I'm not sure this is actually an approach I'd recommend. I was recently asked to give some supplemental English tutoring to a Chinese brother and sister, 9 and 5 years old. The 5-year-old could already use and understand 'simple' sentences such as "what do you see?" and "where is your brother?", though I'll note that the subject-auxiliary inversion required by a question of that form isn't exactly a simple concept.

I got them a copy of The Cat in the Hat, and their mother objected that it was too advanced for either of them, because most of the verbs in The Cat in the Hat are in the past tense, which apparently isn't covered within the first four years of Chinese English instruction.

You can't learn what you're not exposed to, but you can learn a lot of what you are exposed to in a language.

Lingua Latina is for adults who already have some base level knowledge of tenses in their own language, preferably a Romance or Germanic language (as I believe some languages don't have tenses), not for children who have no concept of them. Once you start reading the book, it really does start to make sense while teaching you the various forms.
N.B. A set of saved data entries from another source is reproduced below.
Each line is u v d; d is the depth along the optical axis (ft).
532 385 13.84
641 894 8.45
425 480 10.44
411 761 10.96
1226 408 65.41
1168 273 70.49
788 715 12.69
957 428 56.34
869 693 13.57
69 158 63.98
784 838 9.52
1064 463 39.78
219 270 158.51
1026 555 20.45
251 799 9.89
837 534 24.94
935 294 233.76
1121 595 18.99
It's on Internet Archive if anyone wants to read it: https://archive.org/details/lingva-latina-per-se-ilustrata-p...
> preferably a Romance or Germanic language (as I believe some languages don't have tenses)

A couple of points:

- If you natively speak a Romance language, learning Latin by example is going to be really easy for you. This doesn't belong in a comparison with anything else.
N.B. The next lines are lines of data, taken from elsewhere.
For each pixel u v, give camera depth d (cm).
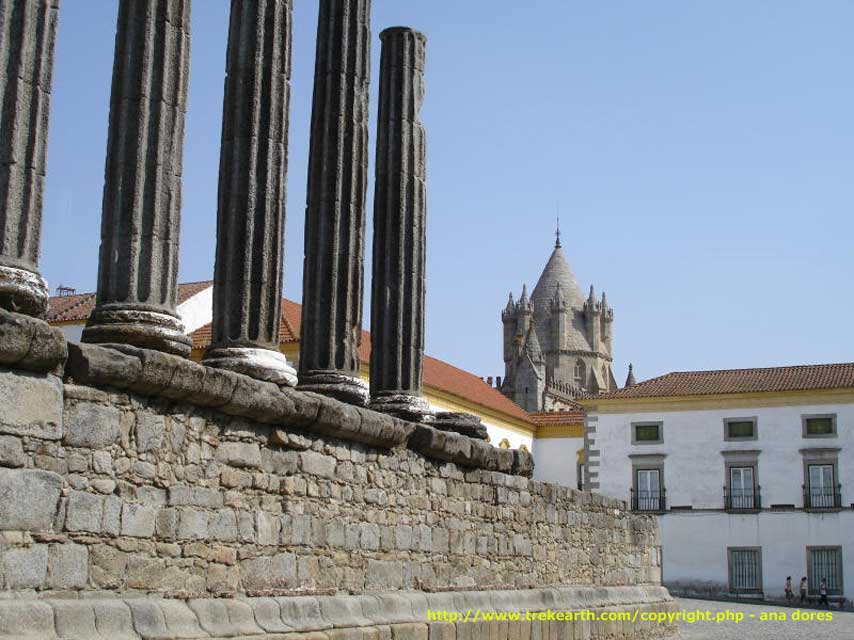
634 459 5934
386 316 2073
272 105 1623
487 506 2134
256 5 1633
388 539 1783
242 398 1422
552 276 14262
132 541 1260
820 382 5753
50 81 1193
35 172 1167
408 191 2108
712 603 5219
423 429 1903
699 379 6138
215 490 1398
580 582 2581
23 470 1128
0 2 1155
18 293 1130
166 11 1409
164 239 1384
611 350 14325
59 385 1176
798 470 5666
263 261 1593
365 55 1938
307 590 1559
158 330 1348
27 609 1095
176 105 1411
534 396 10762
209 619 1329
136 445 1278
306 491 1577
- Germanic speakers have no special advantage over any other Indo-European speakers.

- You might be interested to know that while Mandarin verbs don't inflect for tense, the negative particle does, so you have to observe a distinction between past and present tense whenever you're negating a verb.

我不理解 I don't understand

我没有理解 I didn't understand

I think there is a big difference between learning a living language versus a classical language like Latin or Ancient Greek. The point of learning a living language is to learn practical ways to communicate. While there are tiny communities of people who enjoy talking in classical languages, the vast majority of people learning a classical language do so to read real classical texts in the original.
I'm not sure how this responds to my comment?
Meh, when you say Duolingo isn't great, you should compare it to something in its same class. I don't think Duolingo competes with sitting down with a grammar book. The whole reason I used Duolingo, which got me up to speed with Spanish enough to read books, is that I could do it anywhere and any time rather than bust out a book for serious study. I was never going to do that, so Duolingo was strictly better for learning a language than a book.

People lose track of that every time they dunk on Duolingo.

There are better apps for that than Duolingo though, it does not have a monopoly on app based learning of languages. For example, Anki, Babble, Memrise, etc. This isn't to even mention simply reading a book like the one I mentioned, just on your phone instead. That is in fact how I read most of that book. There was also an audiobook version which I used from time to time to get the pronunciation right as well. My point is that studies have shown that Duolingo does not measurably increase language learning for most people, most of the time, it is more akin to those brain or puzzle game apps that people use, which also have been shown not to actually increase any sort of learning.
>People lose track of that every time they dunk on Duolingo.

This, people want so badly to shit on stuff online that they don't consider that different people have different wants and needs.

I just wish Duolingo would move faster.